A resposta envolve um série de questões, mas, de imediato, pode-se afirmar: da população é que não é, uma vez que tais termos foram levados aos processos judiciais das ONGs para tentar sua extinção. Pelo menos é o que demonstra o andamento de várias denúncias, de fácil comprovação, como o despejo de enormes quantidades do chamado pó preto, alvo de termos de compromissos(TCAs) cujos resultados são inócuos.



As ONGs que movem tais processos em defesa do meio ambiente, Juntos - SOS Espírito Santo Ambiental e Associação Nacional do Meio Ambiente (Anama), são contra tais acordos e questionam o motivo do Ministério Público Federal (MPF) nunca ter entrado com processos próprios contra as poluidoras Vale e ArcelorMittal. Sinalizam que parecem ingressar nos seus processos para “atrapalhar” a defesa que fazem do meio ambiente. 

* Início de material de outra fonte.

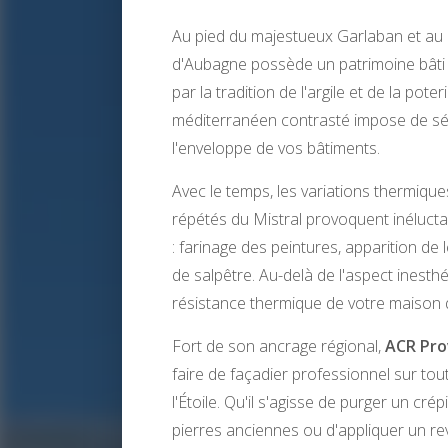
Au pied du majestueux Garlaban et au c
d'Aubagne possède un patrimoine bâti
par la tradition de l'argile et de la pote
méditerranéen contrasté impose de sé
l'enveloppe de vos bâtiments.
Avec le temps, les variations thermique
répétés du Mistral provoquent inéluct
: farinage des peintures, apparition d
de salpêtre. Au-delà de l'aspect inesthéti
résistance thermique de votre maison q
Fort de son ancrage régional,
ACR Pr
faire de façadier professionnel sur tou
l'Étoile. Qu'il s'agisse de purger un cré
pierres anciennes ou d'appliquer un r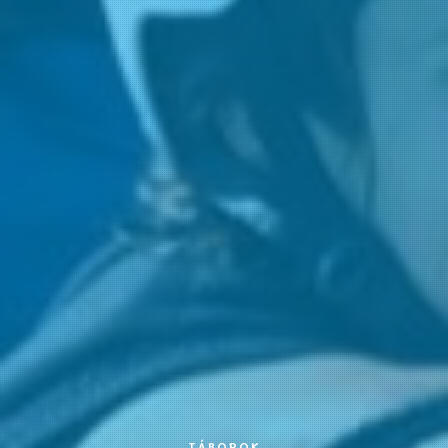
TÁBOROK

À falta de transparência, merece ser agregada a ausência de confiabilidade dos dados oficiais sobre as fontes industriais de poluição atmosférica e a ausência de investimentos em estudos que comprovem a óbvia relação entre o pó preto e outros poluentes e problemas de saúde diversos. São questões que parecem passar despercebidas, mesmo diante de fatos.  



O médico José Carlos Perini, presidente da Associação Brasileira de Alergia e Imunologia no Espírito Santo, por exemplo, afirma que a poluição atmosférica da Grande Vitória provoca muitos males à saúde da população.



O pó preto, sobre o qual a Vale e a ArcelorMittal continuam encontrando subterfúgios para negar seus impactos sobre o aparelho cardiorrespiratório, o especialista afirma que é um fator inegável no desencadeamento de doenças e transtornos à saúde. Apesar de comprovação de fontes confiáveis, os órgãos responsáveis pela fiscalização, Ministério Público em destaque, apresentam uma atuação medíocre. 



Com um Ministério Público Federal desses, pelo visto até agora, as poluidoras nem precisam contratar advogados, o dinheiro público já está sendo usado para a defesa de suas causas.